Wendy Kopp: I make a French press of strong coffee.

TG: What gives you energy?
WK: My family and my work.

TG: What’s your secret life hack?
WK: I get up bright and early so I can have time and space before my kids are awake and before people think I’m on email. I do work projects that need reflection, prep for my day and go on a run to clear my head. Those hours are priceless for enabling me to be proactive and centered.

TG: Name a book that changed your life.
WK: Reinventing Organizations by Fred Laloux has had a deep influence on my thinking and approach. It’s helped me along on the journey of unleashing the leadership of everyone in our organization and network.

TG: Tell us about your relationship with your phone. Does it sleep with you?
WK: It provides constant company throughout the workday, but for my sanity I separate myself from everything but messages and calls with family on evenings and weekends.
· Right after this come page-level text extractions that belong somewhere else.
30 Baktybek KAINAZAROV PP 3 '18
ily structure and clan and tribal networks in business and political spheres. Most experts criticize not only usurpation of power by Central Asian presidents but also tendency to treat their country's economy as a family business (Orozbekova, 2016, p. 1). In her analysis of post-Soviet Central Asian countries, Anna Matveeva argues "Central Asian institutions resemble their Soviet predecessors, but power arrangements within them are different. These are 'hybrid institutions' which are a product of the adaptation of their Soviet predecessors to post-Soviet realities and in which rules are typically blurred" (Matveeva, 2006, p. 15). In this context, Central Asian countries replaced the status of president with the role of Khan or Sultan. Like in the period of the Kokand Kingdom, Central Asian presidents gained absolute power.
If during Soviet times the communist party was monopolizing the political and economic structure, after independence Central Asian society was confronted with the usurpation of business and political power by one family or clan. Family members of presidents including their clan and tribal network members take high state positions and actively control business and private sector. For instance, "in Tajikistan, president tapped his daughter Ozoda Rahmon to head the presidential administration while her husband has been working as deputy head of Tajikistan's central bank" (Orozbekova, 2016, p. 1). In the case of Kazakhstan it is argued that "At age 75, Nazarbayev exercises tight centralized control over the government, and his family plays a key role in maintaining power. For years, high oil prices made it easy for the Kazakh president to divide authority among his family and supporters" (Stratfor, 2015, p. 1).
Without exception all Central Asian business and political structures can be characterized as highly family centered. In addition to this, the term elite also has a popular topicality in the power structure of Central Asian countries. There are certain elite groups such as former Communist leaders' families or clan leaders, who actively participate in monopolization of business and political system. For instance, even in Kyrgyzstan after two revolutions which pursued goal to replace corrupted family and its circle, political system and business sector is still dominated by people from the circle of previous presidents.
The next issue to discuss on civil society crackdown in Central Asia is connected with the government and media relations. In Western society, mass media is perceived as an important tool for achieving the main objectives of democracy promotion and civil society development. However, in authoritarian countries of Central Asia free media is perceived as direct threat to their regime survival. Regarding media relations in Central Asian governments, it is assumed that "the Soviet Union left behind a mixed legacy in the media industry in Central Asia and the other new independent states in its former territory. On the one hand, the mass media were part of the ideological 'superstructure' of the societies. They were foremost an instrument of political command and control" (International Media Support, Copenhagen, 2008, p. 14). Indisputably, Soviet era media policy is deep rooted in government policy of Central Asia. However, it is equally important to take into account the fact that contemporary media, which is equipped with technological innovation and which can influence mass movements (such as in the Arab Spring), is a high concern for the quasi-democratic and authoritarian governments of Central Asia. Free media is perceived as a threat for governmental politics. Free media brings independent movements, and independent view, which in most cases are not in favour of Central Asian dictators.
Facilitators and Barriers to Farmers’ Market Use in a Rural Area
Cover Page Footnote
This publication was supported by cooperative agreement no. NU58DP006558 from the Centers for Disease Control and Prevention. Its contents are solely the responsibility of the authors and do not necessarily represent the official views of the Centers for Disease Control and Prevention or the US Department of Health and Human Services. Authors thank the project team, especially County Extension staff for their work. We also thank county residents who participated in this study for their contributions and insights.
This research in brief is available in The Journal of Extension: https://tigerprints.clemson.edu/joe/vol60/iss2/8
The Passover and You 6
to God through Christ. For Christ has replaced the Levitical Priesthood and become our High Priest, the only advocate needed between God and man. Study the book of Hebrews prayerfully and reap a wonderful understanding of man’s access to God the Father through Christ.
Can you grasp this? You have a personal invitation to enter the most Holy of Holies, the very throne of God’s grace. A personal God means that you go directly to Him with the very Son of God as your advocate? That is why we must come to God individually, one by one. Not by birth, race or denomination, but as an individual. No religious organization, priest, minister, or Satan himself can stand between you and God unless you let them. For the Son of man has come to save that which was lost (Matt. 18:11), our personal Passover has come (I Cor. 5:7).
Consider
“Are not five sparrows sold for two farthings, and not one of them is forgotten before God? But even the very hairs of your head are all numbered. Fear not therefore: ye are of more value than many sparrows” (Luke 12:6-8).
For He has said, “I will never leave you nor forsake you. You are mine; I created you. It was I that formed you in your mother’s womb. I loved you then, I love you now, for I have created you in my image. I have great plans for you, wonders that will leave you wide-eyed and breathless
TG: How do you deal with email?
WK: I try to begin the day with an empty inbox, filing away anything that needs longer reads or responses to be done in due course.

TG: You unexpectedly find 15 minutes in your day, what do you do with it?
WK: Check in with my kids or get through email.

TG: When was the last time you felt burned out and why?
WK: By the time my summer vacation rolls around in August, I’m exhausted and ready for a real break! But I feel so privileged to do energizing work alongside incredible people who keep me going.

TG: When was the last time you felt you failed and how did you overcome it?
WK: I fail every day – in a meeting here, a relationship there. I embrace this as long game and hold onto the thought that all that matters is that we reach the destination in the end.

TG: Share a quote that you love and that gives you strength or peace.
WK: This quote from Teddy Roosevelt has kept me going over the years: “It is not the critic who counts; not the man who points out how the strong man stumbles, or where the doer of deeds could have done them better. The credit belongs to the man who is actually in the arena, whose face is marred by dust and sweat and blood; who strives valiantly; who errs, who comes short again and again, because there is no effort without error and shortcoming; but who does actually strive to do the deeds; who knows great enthusiasms, the great devotions; who spends himself in a worthy cause; who at the best knows in the end the triumph of high achievement, and who at the worst, if he fails, at least fails while daring greatly, so that his place shall never be with those cold and timid souls who neither know victory nor defeat.”

Wendy Kopp is CEO and Co-founder of Teach For All, a global network of independent organizations that are cultivating their nations’ promising future leaders to ensure their most marginalized children have the chance to fulfill their true potential.